● **TASK REQUIREMENTS**
From the records beneath, determine how many lines contain "wird" and report only that figure.

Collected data
□ □ □

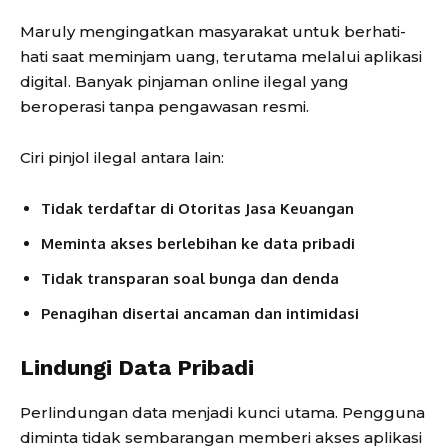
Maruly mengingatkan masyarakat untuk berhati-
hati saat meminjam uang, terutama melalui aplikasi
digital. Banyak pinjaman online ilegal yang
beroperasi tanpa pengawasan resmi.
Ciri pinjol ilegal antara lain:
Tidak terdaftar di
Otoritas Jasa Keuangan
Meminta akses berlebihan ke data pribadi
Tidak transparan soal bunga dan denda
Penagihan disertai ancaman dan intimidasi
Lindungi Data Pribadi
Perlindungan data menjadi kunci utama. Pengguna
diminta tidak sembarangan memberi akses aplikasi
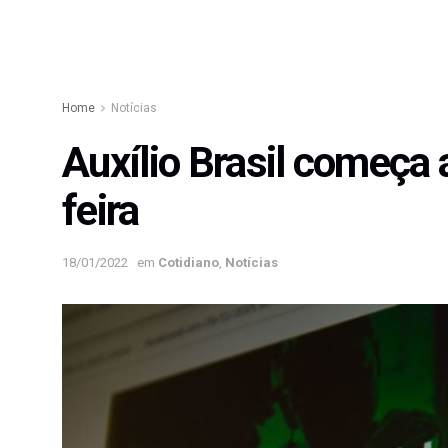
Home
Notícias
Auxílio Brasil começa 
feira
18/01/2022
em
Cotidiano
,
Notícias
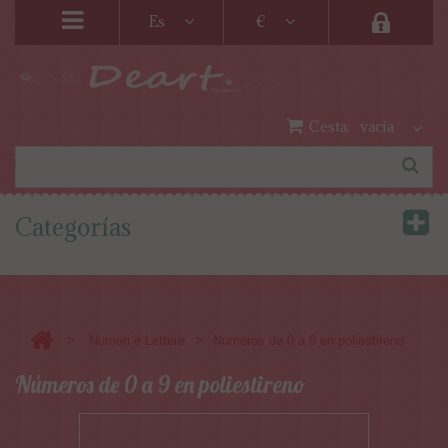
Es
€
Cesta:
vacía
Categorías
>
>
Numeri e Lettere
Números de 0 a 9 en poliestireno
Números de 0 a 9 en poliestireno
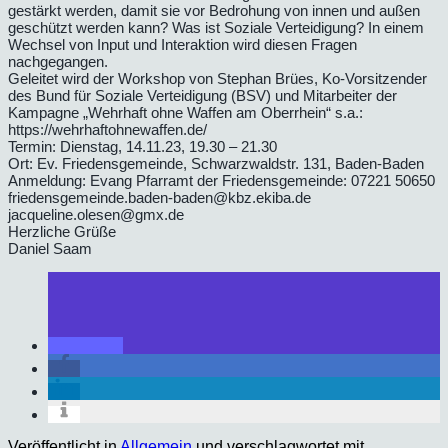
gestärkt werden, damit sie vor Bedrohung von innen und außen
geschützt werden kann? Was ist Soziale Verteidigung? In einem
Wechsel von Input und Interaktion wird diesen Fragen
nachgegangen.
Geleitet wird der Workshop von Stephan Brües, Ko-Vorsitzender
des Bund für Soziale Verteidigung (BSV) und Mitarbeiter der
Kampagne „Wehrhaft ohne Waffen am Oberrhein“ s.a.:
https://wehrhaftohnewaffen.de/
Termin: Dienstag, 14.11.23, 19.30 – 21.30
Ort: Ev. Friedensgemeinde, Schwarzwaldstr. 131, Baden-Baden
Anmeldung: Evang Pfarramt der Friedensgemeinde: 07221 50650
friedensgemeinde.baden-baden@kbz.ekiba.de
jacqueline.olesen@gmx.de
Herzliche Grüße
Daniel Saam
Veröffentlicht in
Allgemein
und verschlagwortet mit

□ □ □

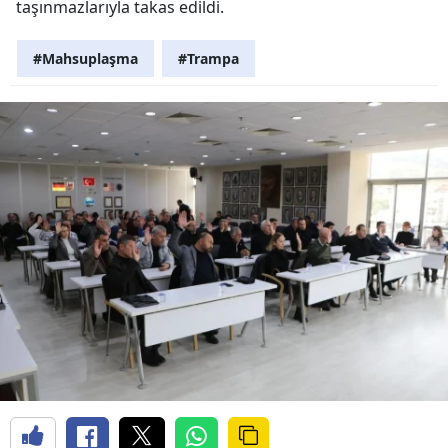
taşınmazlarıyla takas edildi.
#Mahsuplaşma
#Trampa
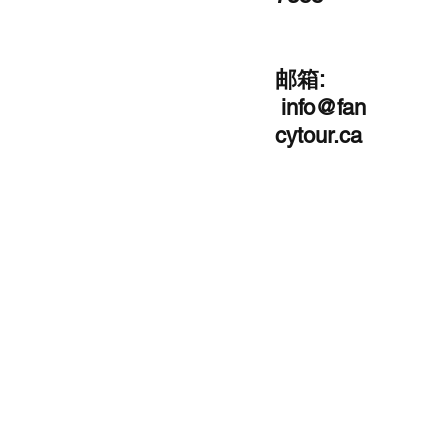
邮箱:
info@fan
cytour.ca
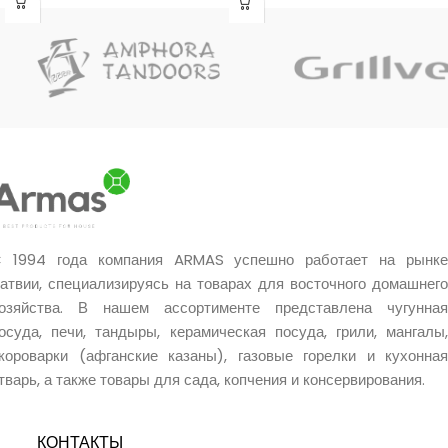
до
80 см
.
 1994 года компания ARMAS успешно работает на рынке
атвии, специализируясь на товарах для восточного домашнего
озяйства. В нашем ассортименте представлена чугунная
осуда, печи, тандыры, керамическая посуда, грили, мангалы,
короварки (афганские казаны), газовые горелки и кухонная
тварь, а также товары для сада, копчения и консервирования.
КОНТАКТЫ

□ □ □

● **RESPONSE AREA**
2